In 12 post season series, Shilling went 11-2, had an ERA of 2.23, a WHIP of 0.968, and was a League Championship Series (1993) and World Series MVP (2001). You would need a Pentagon super computer to calculate Schilling’s post season WAR. When the weather turned cold and the competition heated up, against the best hitters in the game, Curt Schilling was the best in baseball.

Tomes have been written about Schilling’s off the field activities. His failed company, his departure from ESPN, his political positions, and his social media presence. Some writers, including Boston’s “favorite” curly-haired boyfriend, have used one or more of these things to justify keeping Schilling out of the Hall. Many of these same writers ignore Curt’s long and substantial charitable work and his Roberto Clements award, but have no issues voting for steroid users who cheated, like Bonds and Clemens.

The Case For Both

If the Hall is really about baseball, and voters truly care how pitchers performed within the context of their era, than both Schilling and Mussina must be inducted. That these two pitchers accomplished what they did, in an era when juiced hitters were breaking every offensive record and when new and smaller ballparks popped up every year, is simply amazing.
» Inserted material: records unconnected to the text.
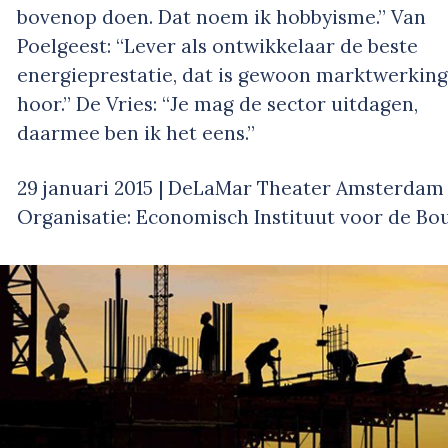
bovenop doen. Dat noem ik hobbyisme.” Van
Poelgeest: “Lever als ontwikkelaar de beste
energieprestatie, dat is gewoon marktwerking
hoor.” De Vries: “Je mag de sector uitdagen,
daarmee ben ik het eens.”
29 januari 2015 | DeLaMar Theater Amsterdam
Organisatie: Economisch Instituut voor de Bo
To compete clean in the steroid era and achieve to their standard cannot legitimately go unrewarded. Of the pitchers who faced Barry Bonds, the poster child of the steroid era and the most prolific power hitter in history, at least 100 At Bats, Schilling held him to a lower batting average (.263) than both Greg Maddux (.265) and John Smoltz (.275). Both are in the Hall. Both were elected on their first ballot.